For our research, we selected Phoenix, Arizona due to its significant disparity in the distribution of green spaces. As depicted in the image, areas with higher income levels display dense green coverage, whereas lower income areas are predominantly paved.

The image above depicts the surface temperature heatmap of a disadvantaged neighborhood in Phoenix. Paved surfaces show a significant impact. Conversely, wealthier neighborhoods enjoy greater access to trees and vegetation, resulting in more favorable surface temperatures.
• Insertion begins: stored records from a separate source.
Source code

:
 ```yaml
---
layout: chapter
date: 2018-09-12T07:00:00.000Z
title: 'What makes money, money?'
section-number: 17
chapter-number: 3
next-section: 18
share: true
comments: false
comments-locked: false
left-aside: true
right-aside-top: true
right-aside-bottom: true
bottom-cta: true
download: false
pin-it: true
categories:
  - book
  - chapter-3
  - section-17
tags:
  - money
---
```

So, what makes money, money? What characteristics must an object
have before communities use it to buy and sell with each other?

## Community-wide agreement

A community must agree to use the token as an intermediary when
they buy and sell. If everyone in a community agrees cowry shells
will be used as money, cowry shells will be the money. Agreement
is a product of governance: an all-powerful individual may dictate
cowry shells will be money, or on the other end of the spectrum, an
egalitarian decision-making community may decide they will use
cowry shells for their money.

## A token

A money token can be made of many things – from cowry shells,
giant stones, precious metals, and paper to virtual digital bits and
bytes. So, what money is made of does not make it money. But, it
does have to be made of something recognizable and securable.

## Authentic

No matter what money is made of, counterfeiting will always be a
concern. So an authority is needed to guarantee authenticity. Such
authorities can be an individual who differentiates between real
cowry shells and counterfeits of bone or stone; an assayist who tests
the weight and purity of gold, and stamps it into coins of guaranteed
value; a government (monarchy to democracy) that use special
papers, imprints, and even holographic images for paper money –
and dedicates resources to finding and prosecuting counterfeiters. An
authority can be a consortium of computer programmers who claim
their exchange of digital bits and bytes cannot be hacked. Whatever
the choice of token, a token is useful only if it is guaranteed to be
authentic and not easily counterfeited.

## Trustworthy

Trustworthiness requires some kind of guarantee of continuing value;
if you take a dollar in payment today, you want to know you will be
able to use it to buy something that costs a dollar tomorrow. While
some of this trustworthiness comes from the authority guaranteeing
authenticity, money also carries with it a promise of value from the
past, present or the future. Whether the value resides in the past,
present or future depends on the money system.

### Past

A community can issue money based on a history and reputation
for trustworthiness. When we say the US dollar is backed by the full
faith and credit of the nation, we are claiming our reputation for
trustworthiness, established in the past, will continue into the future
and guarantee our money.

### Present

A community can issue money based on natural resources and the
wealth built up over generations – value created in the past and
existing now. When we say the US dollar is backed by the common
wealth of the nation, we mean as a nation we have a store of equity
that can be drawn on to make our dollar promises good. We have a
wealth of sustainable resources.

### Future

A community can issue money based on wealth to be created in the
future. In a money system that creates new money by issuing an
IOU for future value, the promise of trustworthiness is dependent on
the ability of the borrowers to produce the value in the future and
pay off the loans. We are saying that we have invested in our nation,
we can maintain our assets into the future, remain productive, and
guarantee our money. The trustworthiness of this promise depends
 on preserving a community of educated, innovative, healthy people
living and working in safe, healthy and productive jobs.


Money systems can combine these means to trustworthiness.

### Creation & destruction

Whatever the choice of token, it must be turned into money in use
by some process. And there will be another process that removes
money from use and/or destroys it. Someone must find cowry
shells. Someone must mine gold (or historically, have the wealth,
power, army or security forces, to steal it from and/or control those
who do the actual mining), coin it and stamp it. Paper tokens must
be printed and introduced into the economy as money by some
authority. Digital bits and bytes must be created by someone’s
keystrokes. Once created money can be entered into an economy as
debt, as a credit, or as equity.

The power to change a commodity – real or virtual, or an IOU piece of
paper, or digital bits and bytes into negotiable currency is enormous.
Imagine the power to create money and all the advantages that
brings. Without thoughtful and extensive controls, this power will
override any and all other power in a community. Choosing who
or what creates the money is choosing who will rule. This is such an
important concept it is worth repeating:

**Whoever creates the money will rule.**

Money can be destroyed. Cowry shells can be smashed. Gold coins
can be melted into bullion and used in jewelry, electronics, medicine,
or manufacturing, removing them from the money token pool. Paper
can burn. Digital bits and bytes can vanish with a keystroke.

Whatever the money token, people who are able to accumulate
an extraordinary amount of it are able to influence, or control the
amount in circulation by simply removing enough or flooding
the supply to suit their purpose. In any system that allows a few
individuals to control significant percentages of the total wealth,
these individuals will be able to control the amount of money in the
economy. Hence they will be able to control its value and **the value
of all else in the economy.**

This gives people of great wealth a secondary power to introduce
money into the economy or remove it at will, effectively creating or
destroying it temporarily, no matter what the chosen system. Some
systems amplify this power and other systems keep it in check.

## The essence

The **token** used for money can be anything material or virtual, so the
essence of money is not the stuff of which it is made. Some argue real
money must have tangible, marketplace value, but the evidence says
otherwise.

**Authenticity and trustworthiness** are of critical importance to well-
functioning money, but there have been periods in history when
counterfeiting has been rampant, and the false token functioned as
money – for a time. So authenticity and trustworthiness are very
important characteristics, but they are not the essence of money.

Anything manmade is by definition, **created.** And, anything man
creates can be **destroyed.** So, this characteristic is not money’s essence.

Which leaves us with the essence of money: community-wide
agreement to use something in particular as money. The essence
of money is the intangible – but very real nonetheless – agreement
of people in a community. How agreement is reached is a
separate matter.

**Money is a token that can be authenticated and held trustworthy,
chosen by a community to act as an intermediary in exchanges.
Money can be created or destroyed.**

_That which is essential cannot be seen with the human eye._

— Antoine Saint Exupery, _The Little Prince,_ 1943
We decided to study the correlation between green space availability, excess paved surfaces, and their contribution to traffic heatmaps in Phoenix, with a focus on how these factors relate to income levels. Using diverse datasets, including OSM data, our model aims to predict which households are most affected by these deficits and strives for a more equitable distribution of green spaces.

green surfaces, to understand the benefitial effects

paved surfaces to understand the negative effects

traffic volume, to help us understand the main arteries and possible locations

income zones, as an inequality factor

To classify nodes based on income zones, we intersected a JSON file containing the polygons’ outlines with another dataset. This allowed us to identify the nodes within each polygon and classify them into low, middle, and high-income zones.
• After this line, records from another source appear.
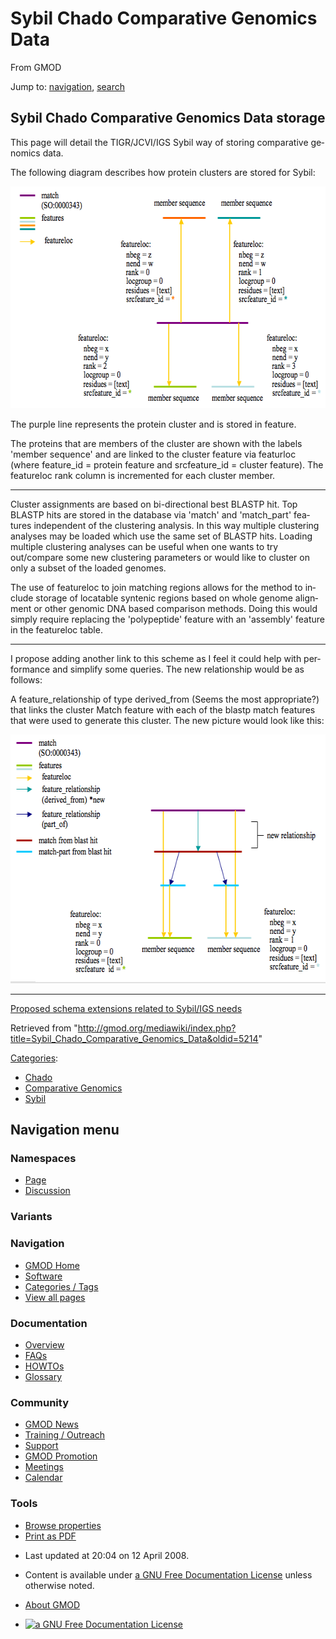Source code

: <div id="mw-page-base" class="noprint">

</div>

<div id="mw-head-base" class="noprint">

</div>

<div id="content" class="mw-body" role="main">

<span id="top"></span>

<div id="mw-js-message" style="display:none;">

</div>



# <span dir="auto">Sybil Chado Comparative Genomics Data</span>

<div id="bodyContent">

<div id="siteSub">

From GMOD

</div>

<div id="contentSub">

</div>

<div id="jump-to-nav" class="mw-jump">

Jump to: [navigation](#mw-navigation), [search](#p-search)

</div>

<div id="mw-content-text" class="mw-content-ltr" lang="en" dir="ltr">

## <span id="Sybil_Chado_Comparative_Genomics_Data_storage" class="mw-headline">Sybil Chado Comparative Genomics Data storage</span>

This page will detail the TIGR/JCVI/IGS Sybil way of storing comparative
genomics data.

The following diagram describes how protein clusters are stored for
Sybil:

<a href="File:ChadoSybilComparative.png" class="image"><img
src="../mediawiki/images/2/2a/ChadoSybilComparative.png" width="621"
height="355" alt="ChadoSybilComparative.png" /></a>

The purple line represents the protein cluster and is stored in feature.

The proteins that are members of the cluster are shown with the labels
'member sequence' and are linked to the cluster feature via featurloc
(where feature_id = protein feature and srcfeature_id = cluster
feature). The featureloc rank column is incremented for each cluster
member.

------------------------------------------------------------------------

Cluster assignments are based on bi-directional best BLASTP hit. Top
BLASTP hits are stored in the database via 'match' and 'match_part'
features independent of the clustering analysis. In this way multiple
clustering analyses may be loaded which use the same set of BLASTP hits.
Loading multiple clustering analyses can be useful when one wants to try
out/compare some new clustering parameters or would like to cluster on
only a subset of the loaded genomes.

The use of featureloc to join matching regions allows for the method to
include storage of locatable syntenic regions based on whole genome
alignment or other genomic DNA based comparison methods. Doing this
would simply require replacing the 'polypeptide' feature with an
'assembly' feature in the featureloc table.

------------------------------------------------------------------------

I propose adding another link to this scheme as I feel it could help
with performance and simplify some queries. The new relationship would
be as follows:

A feature_relationship of type derived_from (Seems the most
appropriate?) that links the cluster Match feature with each of the
blastp match features that were used to generate this cluster. The new
picture would look like this:

<a href="File:ChadoSybilComparative_new.png" class="image"><img
src="../mediawiki/images/9/95/ChadoSybilComparative_new.png" width="604"
height="398" alt="ChadoSybilComparative new.png" /></a>

  

  

  

------------------------------------------------------------------------

[Proposed schema extensions related to Sybil/IGS
needs](Proposed_schema_extensions_related_to_Sybil/IGS_needs "Proposed schema extensions related to Sybil/IGS needs")

</div>

<div class="printfooter">

Retrieved from
"<http://gmod.org/mediawiki/index.php?title=Sybil_Chado_Comparative_Genomics_Data&oldid=5214>"

</div>

<div id="catlinks" class="catlinks">

<div id="mw-normal-catlinks" class="mw-normal-catlinks">

[Categories](Special:Categories "Special:Categories"):

- [Chado](Category:Chado "Category:Chado")
- [Comparative
  Genomics](Category:Comparative_Genomics "Category:Comparative Genomics")
- [Sybil](Category:Sybil "Category:Sybil")

</div>

</div>

<div class="visualClear">

</div>

</div>

</div>

<div id="mw-navigation">

## Navigation menu

<div id="mw-head">



<div id="left-navigation">

<div id="p-namespaces" class="vectorTabs" role="navigation"
aria-labelledby="p-namespaces-label">

### Namespaces

- <span id="ca-nstab-main"><a href="Sybil_Chado_Comparative_Genomics_Data" accesskey="c"
  title="View the content page [c]">Page</a></span>
- <span id="ca-talk"><a
  href="http://gmod.org/mediawiki/index.php?title=Talk:Sybil_Chado_Comparative_Genomics_Data&amp;action=edit&amp;redlink=1"
  accesskey="t"
  title="Discussion about the content page [t]">Discussion</a></span>

</div>

<div id="p-variants" class="vectorMenu emptyPortlet" role="navigation"
aria-labelledby="p-variants-label">

### 

### Variants[](#)

<div class="menu">

</div>

</div>

</div>

<div id="right-navigation">





</div>



</div>

</div>

</div>

<div id="mw-panel">

<div id="p-logo" role="banner">

<a href="Main_Page"
style="background-image: url(../images/GMOD-cogs.png);"
title="Visit the main page"></a>

</div>

<div id="p-Navigation" class="portal" role="navigation"
aria-labelledby="p-Navigation-label">

### Navigation

<div class="body">

- <span id="n-GMOD-Home">[GMOD Home](Main_Page)</span>
- <span id="n-Software">[Software](GMOD_Components)</span>
- <span id="n-Categories-.2F-Tags">[Categories /
  Tags](Categories)</span>
- <span id="n-View-all-pages">[View all pages](Special:AllPages)</span>

</div>

</div>

<div id="p-Documentation" class="portal" role="navigation"
aria-labelledby="p-Documentation-label">

### Documentation

<div class="body">

- <span id="n-Overview">[Overview](Overview)</span>
- <span id="n-FAQs">[FAQs](Category:FAQ)</span>
- <span id="n-HOWTOs">[HOWTOs](Category:HOWTO)</span>
- <span id="n-Glossary">[Glossary](Glossary)</span>

</div>

</div>

<div id="p-Community" class="portal" role="navigation"
aria-labelledby="p-Community-label">

### Community

<div class="body">

- <span id="n-GMOD-News">[GMOD News](GMOD_News)</span>
- <span id="n-Training-.2F-Outreach">[Training /
  Outreach](Training_and_Outreach)</span>
- <span id="n-Support">[Support](Support)</span>
- <span id="n-GMOD-Promotion">[GMOD Promotion](GMOD_Promotion)</span>
- <span id="n-Meetings">[Meetings](Meetings)</span>
- <span id="n-Calendar">[Calendar](Calendar)</span>

</div>

</div>

<div id="p-tb" class="portal" role="navigation"
aria-labelledby="p-tb-label">

### Tools

<div class="body">


- <span id="t-smwbrowselink"><a href="Special:Browse/Sybil_Chado_Comparative_Genomics_Data"
  rel="smw-browse">Browse properties</a></span>
- <span id="t-pdf">[Print as
  PDF](http://gmod.org/mediawiki/index.php?title=Special:PdfPrint&page=Sybil_Chado_Comparative_Genomics_Data)</span>

</div>

</div>

</div>

</div>

<div id="footer" role="contentinfo">

- <span id="footer-info-lastmod">Last updated at 20:04 on 12 April
  2008.</span>
<!-- - <span id="footer-info-viewcount">21,929 page views.</span> -->
- <span id="footer-info-copyright">Content is available under
  <a href="http://www.gnu.org/licenses/fdl-1.3.html" class="external"
  rel="nofollow">a GNU Free Documentation License</a> unless otherwise
  noted.</span>

<!-- -->

- <span id="footer-places-about">[About
  GMOD](GMOD:About "GMOD:About")</span>

<!-- -->

- <span id="footer-copyrightico">[<img src="http://www.gnu.org/graphics/gfdl-logo-small.png" width="88"
  height="31" alt="a GNU Free Documentation License" />](http://www.gnu.org/licenses/fdl-1.3.html)</span>


<div style="clear:both">

</div>

</div>
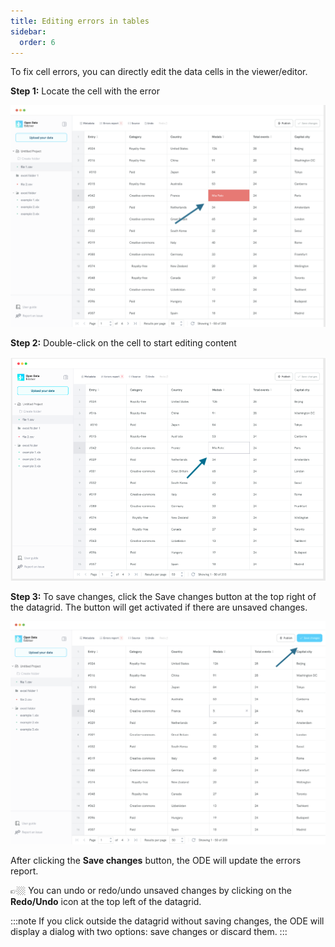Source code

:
 ```yaml
---
title: Editing errors in tables
sidebar:
  order: 6
---
```


To fix cell errors, you can directly edit the data cells in the viewer/editor.

**Step 1:** Locate the cell with the error

![Error cell](./assets/editing-errors-in-table/cell-with-errors-edit.png)


**Step 2:** Double-click on the cell to start editing content

![Edit cell with errors](./assets/editing-errors-in-table/edit-cell-with-error.png)


**Step 3:** To save changes, click the Save changes button at the top right of the datagrid. The button will get activated if there are unsaved changes.

![Save changes button](./assets/editing-errors-in-table/save-changes-button.png)

After clicking the **Save changes** button, the ODE will update the errors report.

👉🏼 You can undo or redo/undo unsaved changes by clicking on the **Redo/Undo** icon at the top left of the datagrid.

:::note
If you click outside the datagrid without saving changes, the ODE will display a dialog with two options: save changes or discard them.
:::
Given the method we used to create our informed income nodes by assigning values based on polygon intersections, we encountered a challenge: all nodes in our target category had assigned values, leaving no “unknown category” to predict. To address this, we randomly reduced 95% of our nodes and then applied bounding boxes to classify the remaining nodes for the analysis.
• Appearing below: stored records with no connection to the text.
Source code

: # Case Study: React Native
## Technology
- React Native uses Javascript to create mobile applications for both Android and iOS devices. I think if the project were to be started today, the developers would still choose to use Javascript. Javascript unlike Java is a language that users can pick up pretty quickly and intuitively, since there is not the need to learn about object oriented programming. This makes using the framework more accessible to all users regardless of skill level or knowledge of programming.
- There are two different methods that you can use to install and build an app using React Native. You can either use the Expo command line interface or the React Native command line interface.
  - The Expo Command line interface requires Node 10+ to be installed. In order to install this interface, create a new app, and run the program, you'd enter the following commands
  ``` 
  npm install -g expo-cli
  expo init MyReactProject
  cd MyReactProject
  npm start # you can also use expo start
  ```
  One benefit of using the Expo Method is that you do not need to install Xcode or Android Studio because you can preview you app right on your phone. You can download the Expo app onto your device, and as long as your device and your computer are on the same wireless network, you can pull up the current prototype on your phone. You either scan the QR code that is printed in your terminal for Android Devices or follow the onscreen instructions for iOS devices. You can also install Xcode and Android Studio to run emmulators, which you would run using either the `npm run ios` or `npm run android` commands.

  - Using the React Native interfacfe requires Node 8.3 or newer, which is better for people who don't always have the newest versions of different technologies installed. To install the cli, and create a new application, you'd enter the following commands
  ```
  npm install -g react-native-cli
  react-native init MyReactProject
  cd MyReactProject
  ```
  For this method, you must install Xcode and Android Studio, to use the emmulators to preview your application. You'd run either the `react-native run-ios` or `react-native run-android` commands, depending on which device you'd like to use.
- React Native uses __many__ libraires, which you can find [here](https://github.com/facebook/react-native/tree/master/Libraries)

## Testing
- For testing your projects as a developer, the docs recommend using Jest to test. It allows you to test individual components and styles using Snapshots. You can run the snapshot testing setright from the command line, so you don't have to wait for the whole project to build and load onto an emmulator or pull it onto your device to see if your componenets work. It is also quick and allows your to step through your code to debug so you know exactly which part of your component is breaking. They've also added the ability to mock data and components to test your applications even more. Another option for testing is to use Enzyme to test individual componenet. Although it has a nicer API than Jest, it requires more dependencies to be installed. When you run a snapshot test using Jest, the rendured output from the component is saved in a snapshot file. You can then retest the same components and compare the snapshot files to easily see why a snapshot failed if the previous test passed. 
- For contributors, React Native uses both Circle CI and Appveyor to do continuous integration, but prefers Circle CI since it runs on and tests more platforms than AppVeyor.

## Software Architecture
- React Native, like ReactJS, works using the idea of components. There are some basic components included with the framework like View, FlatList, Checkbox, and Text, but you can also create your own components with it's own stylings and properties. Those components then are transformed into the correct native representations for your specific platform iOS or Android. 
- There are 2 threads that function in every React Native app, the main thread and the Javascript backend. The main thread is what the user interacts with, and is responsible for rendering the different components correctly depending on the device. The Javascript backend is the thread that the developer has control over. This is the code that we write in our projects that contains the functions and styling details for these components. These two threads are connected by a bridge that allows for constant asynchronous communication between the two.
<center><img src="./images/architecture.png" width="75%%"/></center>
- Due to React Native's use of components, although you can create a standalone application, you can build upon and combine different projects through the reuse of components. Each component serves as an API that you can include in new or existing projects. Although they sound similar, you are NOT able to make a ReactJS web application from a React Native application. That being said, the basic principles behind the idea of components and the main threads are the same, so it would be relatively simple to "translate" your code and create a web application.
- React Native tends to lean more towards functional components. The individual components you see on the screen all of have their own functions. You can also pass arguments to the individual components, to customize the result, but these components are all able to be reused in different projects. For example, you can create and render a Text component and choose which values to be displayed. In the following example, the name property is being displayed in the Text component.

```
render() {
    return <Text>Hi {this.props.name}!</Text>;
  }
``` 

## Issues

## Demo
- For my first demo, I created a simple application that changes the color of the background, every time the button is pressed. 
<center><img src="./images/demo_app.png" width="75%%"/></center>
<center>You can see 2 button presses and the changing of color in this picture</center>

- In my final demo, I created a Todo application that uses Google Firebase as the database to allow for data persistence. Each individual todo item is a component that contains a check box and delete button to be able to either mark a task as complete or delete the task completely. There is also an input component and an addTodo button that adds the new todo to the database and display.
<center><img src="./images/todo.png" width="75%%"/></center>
Another challenged we faced was understanding if some of our featurse were being repeated , for that we tried overpass API, which help us remove duplicates and have a smarter selection and achieve more accurate results,

For our analysis of greenspaces, we chose to treat green surfaces differently based on their size. For larger areas, we applied a buffer zone to understand the influence of these extensive green spaces on their surrounding context.

For the smaller green surfaces and individual trees, we employed bounding boxes of varying sizes to appropriately account for their influence in the analysis.

The query for paved surfaces was straightforward. However, we later realized that the “parkings” category in OpenStreetMap (OSM) included all paved surfaces and more. Therefore, we ruled out the repeated surfaces to avoid duplication.

Lastly, for the traffic volume dataset, we aimed to identify critical nodes by first categorizing the traffic volume nodes into three categories. We then applied bounding boxes to determine the affected nodes within each category.


Here is the distribution of our features. The city center is clearly visible based on the distribution of paved surfaces and traffic volume plots. Figure A highlights a concentration of paved surfaces, prompting us to investigate the data distribution further. We discovered that many parking lots and paved surfaces were not correctly registered on OpenStreetMap (OSM). This led us to conclude that our dataset may be incomplete, with a significant portion of paved surfaces missing, potentially affecting the accuracy of our analysis.

Here’s how we split our dataset:

  1. Training Nodes: Used to train our models, this subset was large enough to ensure robust learning of underlying data patterns.
  2. Validation Nodes: Reserved for tuning model hyperparameters and evaluating performance during training, preventing overfitting.
  3. Testing Nodes: A separate subset used solely for unbiased evaluation of model accuracy and generalizability.
  4. Prediction Nodes: Held back for final predictions, ensuring that our model’s performance was assessed on unseen data.

The model never stabilizes and shows continuous fluctuations. This could be due to an incorrect learning rate or batch size, or because the training data is not sufficient or diverse enough.. possibly due to the high amount of data points in this category. In order to improve the performance We adjusted the hyperparameters to achieve a more stable model. However, upon reducing the number of hidden layers, the model appears to be overfitting.

As we can see, there is a tendency in the model to predict medium income as low


Observing the prediction of the unknown category reveals a tendency towards classifying many nodes as low-income. This outcome likely stems from the limited representation of our data categories, which may not adequately capture the diversity of income levels. Additionally, the incompleteness of our features dataset contributes to these results. Addressing these challenges is crucial for refining our predictions and ensuring they accurately reflect the socioeconomic landscape we aim to analyze.

As a final conclusion, our project underscored the critical importance of high-quality datasets and highlighted the limitations associated with relying heavily on OpenStreetMap (OSM) data alone. We encountered significant gaps where many of the features we needed were either incomplete or entirely unmapped in the OSM database. Despite these challenges, the project provided valuable insights and hands-on experience in navigating and manipulating data across various tools to tailor them to specific project requirements. This experience has been instrumental in understanding the complexities of data integration and enhancing our skills in leveraging diverse datasets effectively.